#### Items from a dataset:
<<<<

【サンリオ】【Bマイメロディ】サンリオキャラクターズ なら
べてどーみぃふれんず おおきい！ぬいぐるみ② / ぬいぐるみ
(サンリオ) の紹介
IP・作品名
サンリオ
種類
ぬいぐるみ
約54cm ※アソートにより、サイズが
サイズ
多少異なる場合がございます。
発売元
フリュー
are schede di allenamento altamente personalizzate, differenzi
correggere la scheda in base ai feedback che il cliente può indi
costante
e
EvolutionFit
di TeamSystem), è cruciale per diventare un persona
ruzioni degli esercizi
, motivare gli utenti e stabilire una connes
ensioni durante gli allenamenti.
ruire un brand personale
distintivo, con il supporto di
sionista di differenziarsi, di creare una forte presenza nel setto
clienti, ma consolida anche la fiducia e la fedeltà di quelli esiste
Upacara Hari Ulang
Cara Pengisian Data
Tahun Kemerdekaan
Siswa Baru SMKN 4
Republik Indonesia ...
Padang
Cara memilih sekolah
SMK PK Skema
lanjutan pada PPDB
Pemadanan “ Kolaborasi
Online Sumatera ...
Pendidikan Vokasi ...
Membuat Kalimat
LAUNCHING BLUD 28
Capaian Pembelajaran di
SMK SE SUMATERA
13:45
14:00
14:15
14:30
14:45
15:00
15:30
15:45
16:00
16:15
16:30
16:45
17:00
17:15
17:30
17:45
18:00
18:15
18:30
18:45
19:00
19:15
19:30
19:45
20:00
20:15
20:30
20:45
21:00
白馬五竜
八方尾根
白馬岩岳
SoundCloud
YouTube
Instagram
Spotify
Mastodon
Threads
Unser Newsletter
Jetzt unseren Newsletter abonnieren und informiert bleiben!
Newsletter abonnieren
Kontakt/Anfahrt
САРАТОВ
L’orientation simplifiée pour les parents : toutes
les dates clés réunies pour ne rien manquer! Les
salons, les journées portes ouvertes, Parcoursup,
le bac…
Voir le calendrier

>>>>

#### WHAT YOU NEED TO DO:
Retrieve each line of the data in which the word "pour" can be found.

#### RESULT FOR THIS TASK:
L’orientation simplifiée pour les parents : toutes
les dates clés réunies pour ne rien manquer! Les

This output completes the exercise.